The concrete problem that the kernel is facing is an exponential growth of macro expansion. Any current solution, safe or not in terms of re-evaluation, needs at least two copies of both arguments to be expanded [1], so expressions like `min(min(a, b), c)` will expand some arguments four times. The growth factor would be much larger than two if the definition wasn't carefully designed to avoid such cases.

[1] `_Generic` also requires at least two because you need one copy to select the generic implementation and another to call it. C23 `typeof` (or the equivalent GNU extension) allows for a compact type tuple matching:

    inline static int max_int(int x, int y) { return x > y ? x : y; }
    inline static unsigned max_uint(unsigned x, unsigned y) { return x > y ? x : y; }
    /* ... */

    #define MAX(a, b) (_Generic( \
        (void (*)(typeof(a), typeof(b))) NULL, \
        void (*)(int, int): max_int, \
        void (*)(unsigned, unsigned): max_uint, \
        /* ... */ \
        default: max_type_error \
    ) (a, b))
Also _Generic is intended for a function that takes a single varying type.
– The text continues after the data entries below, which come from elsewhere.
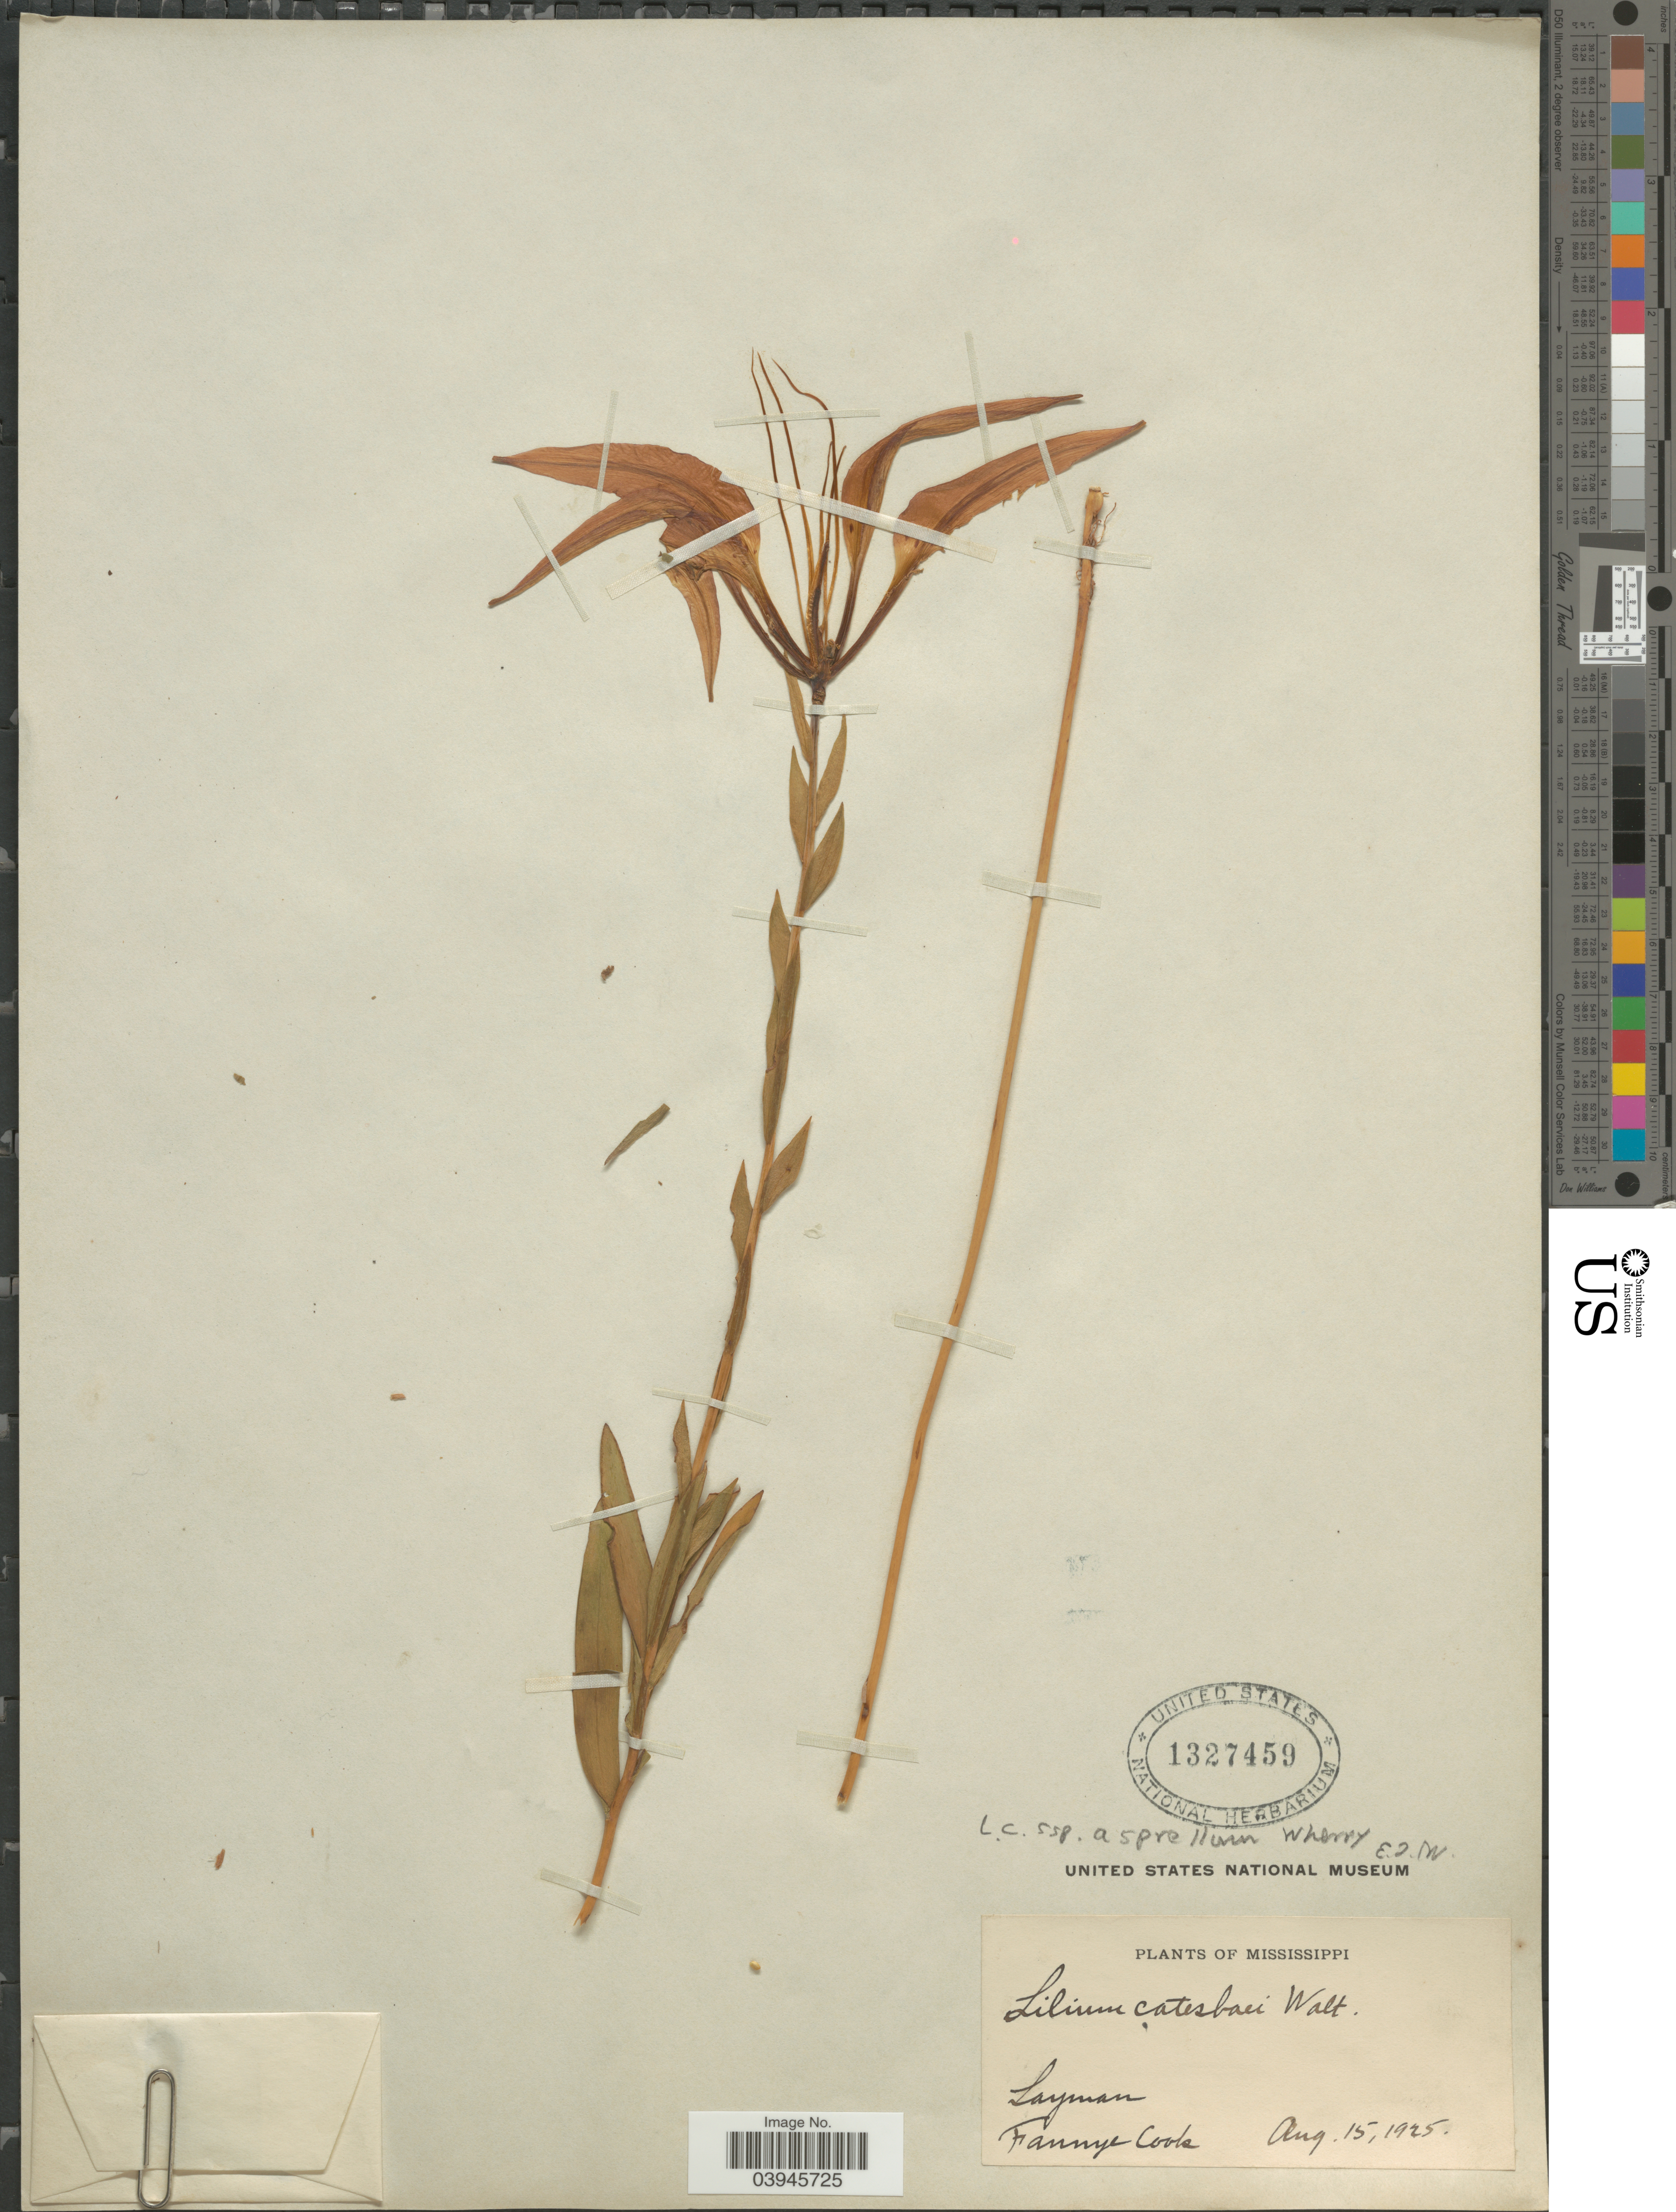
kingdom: Plantae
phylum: Tracheophyta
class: Liliopsida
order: Liliales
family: Liliaceae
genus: Lilium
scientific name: Lilium catesbaei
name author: Walter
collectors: F. A. Cook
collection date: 1925-08-15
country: United States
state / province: Mississippi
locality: Layman.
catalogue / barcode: US 1327459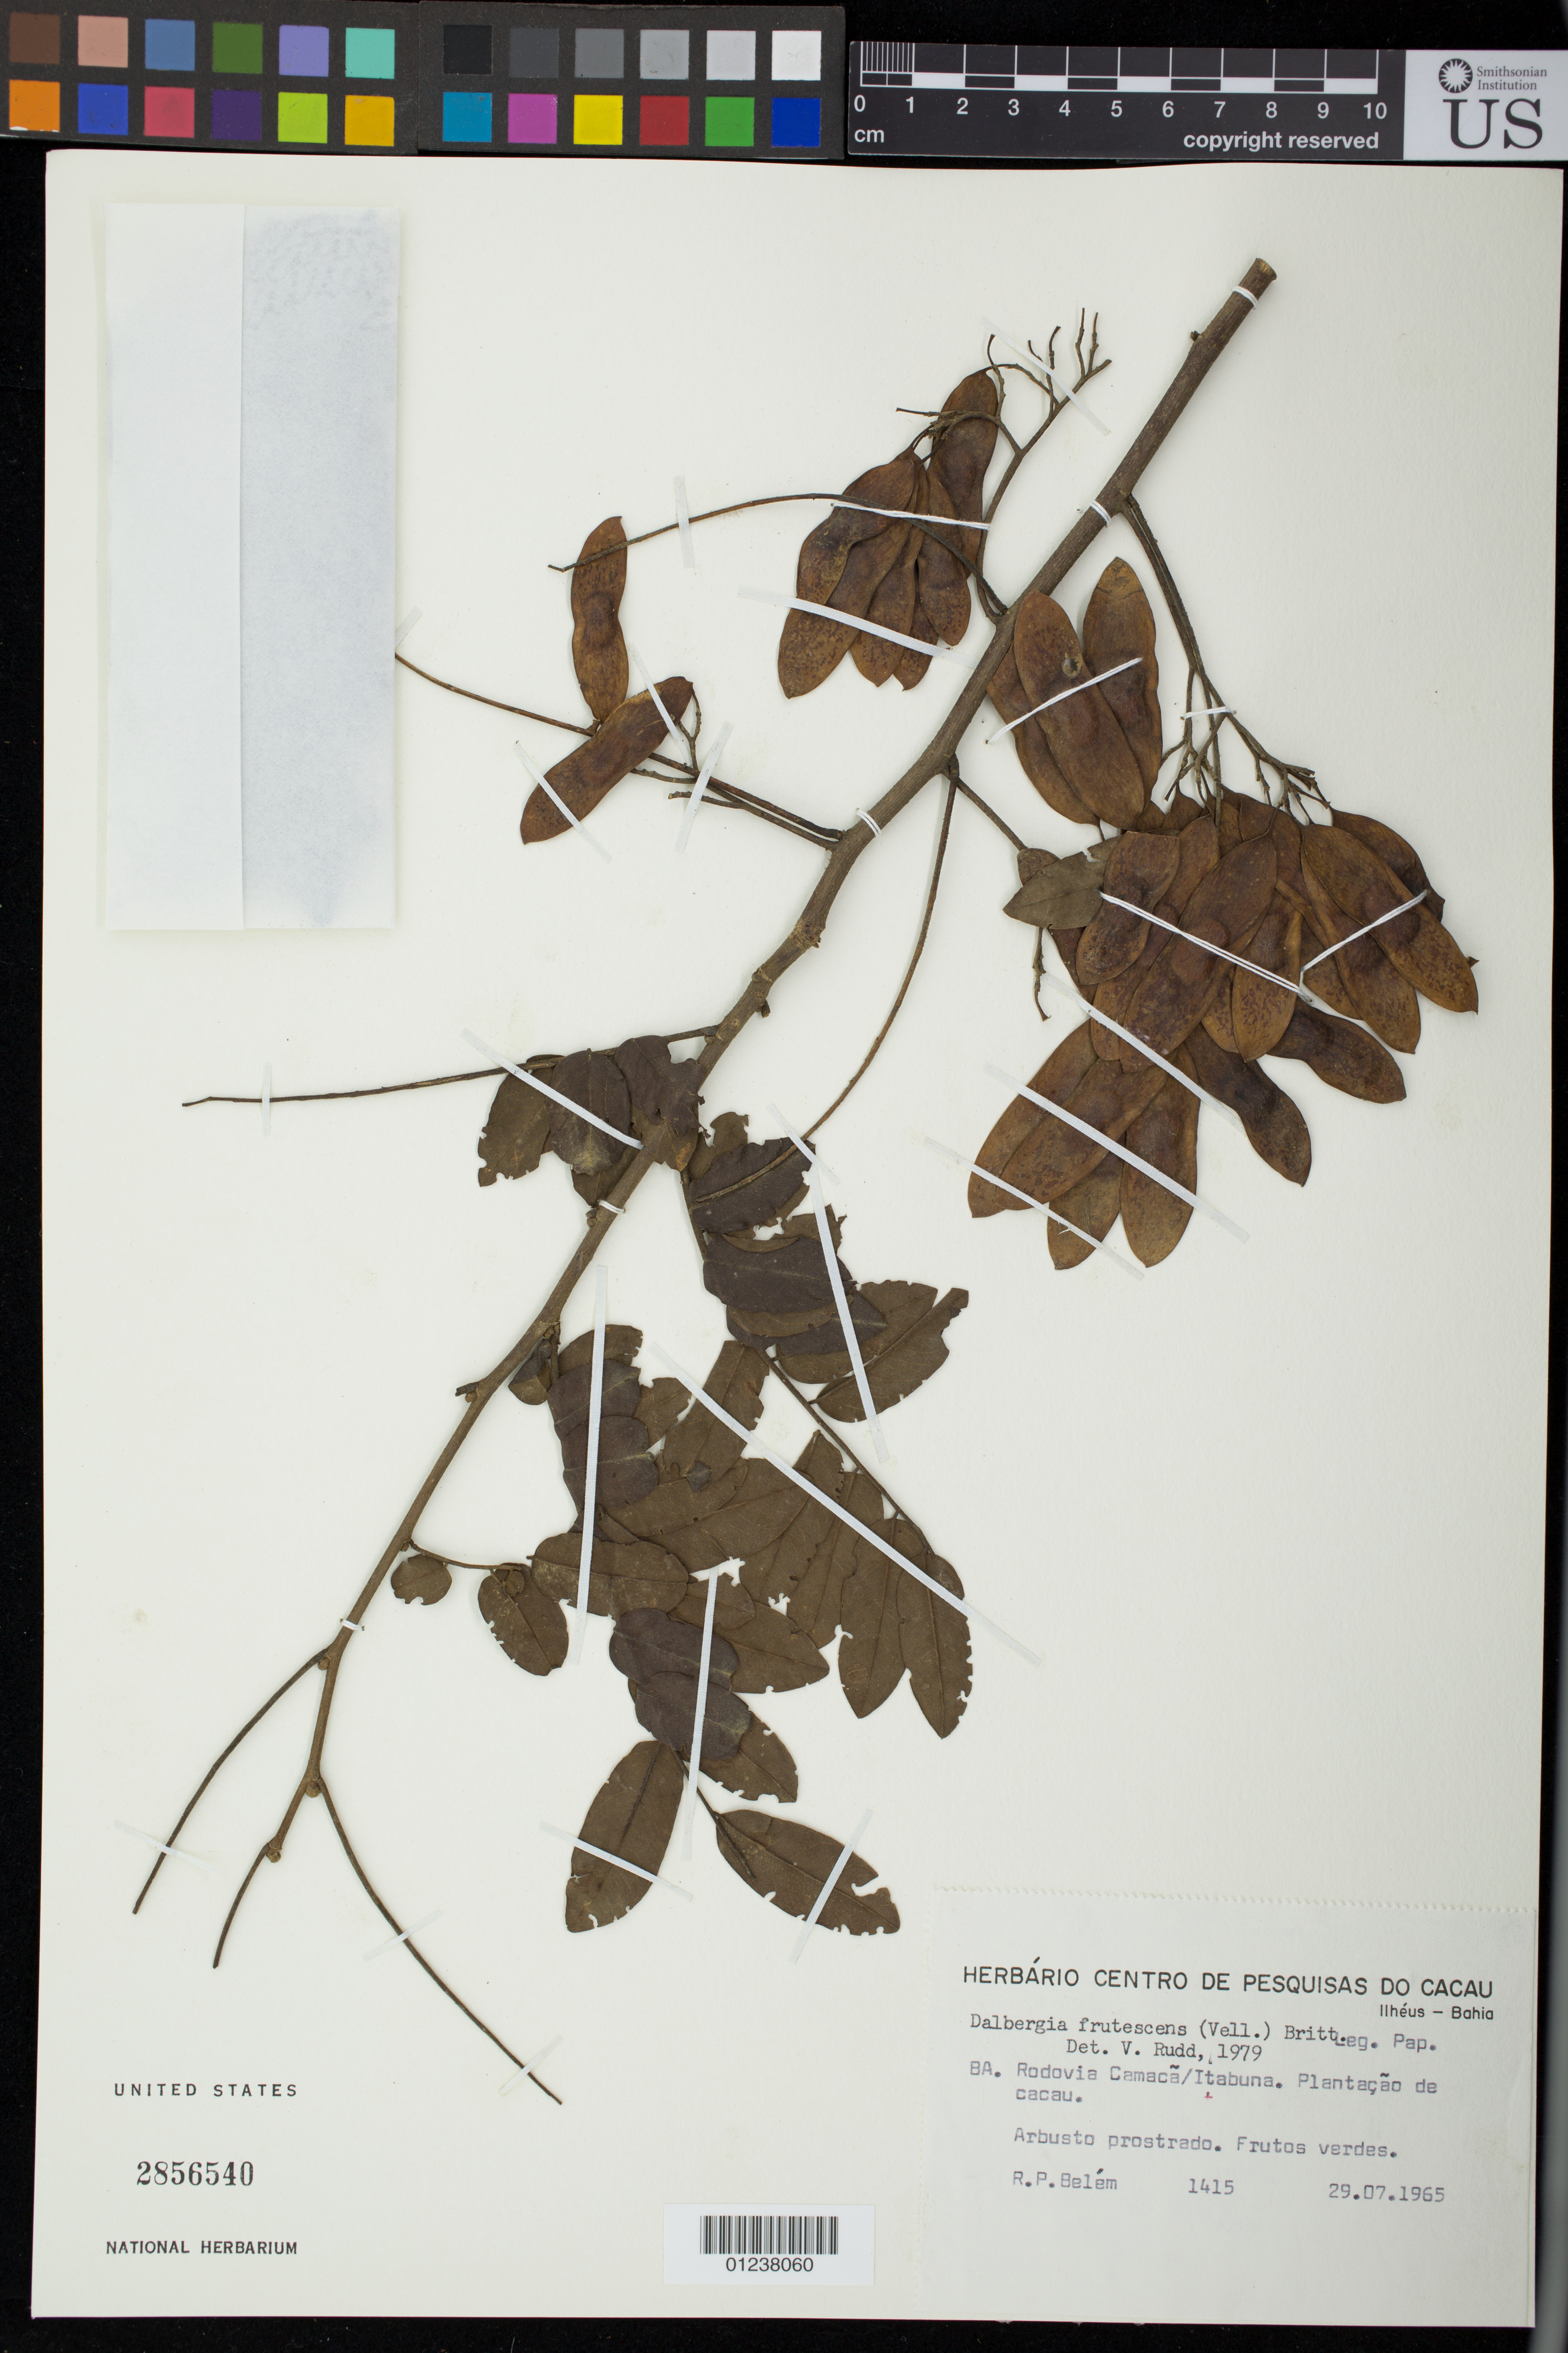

The kernel's min/max macros allow you to safely mix types.
The problem is C lacks an equivalent to C++’s constexpr (or preceding template insanity), so you can’t use functions in constant contexts, eg

    struct S {
      int foo[max(10, 15)];
    }
Isn’t possible in C, macros are the only option.

So even if you were to try to use _Generic in a macro to handle type correct dispatch you would not be able to use that macro in many of the contexts it is needed.

Honestly constexpr is something that would really help C, and does not need to bring in any other c++ features. Although I guess in this case the lack of the full template and such features set would mean matching the kernel requirements would still require a macro+_Generic to adopt.

Another issue is that some of these macros are intended to be used in a constant context, such as array dimensions.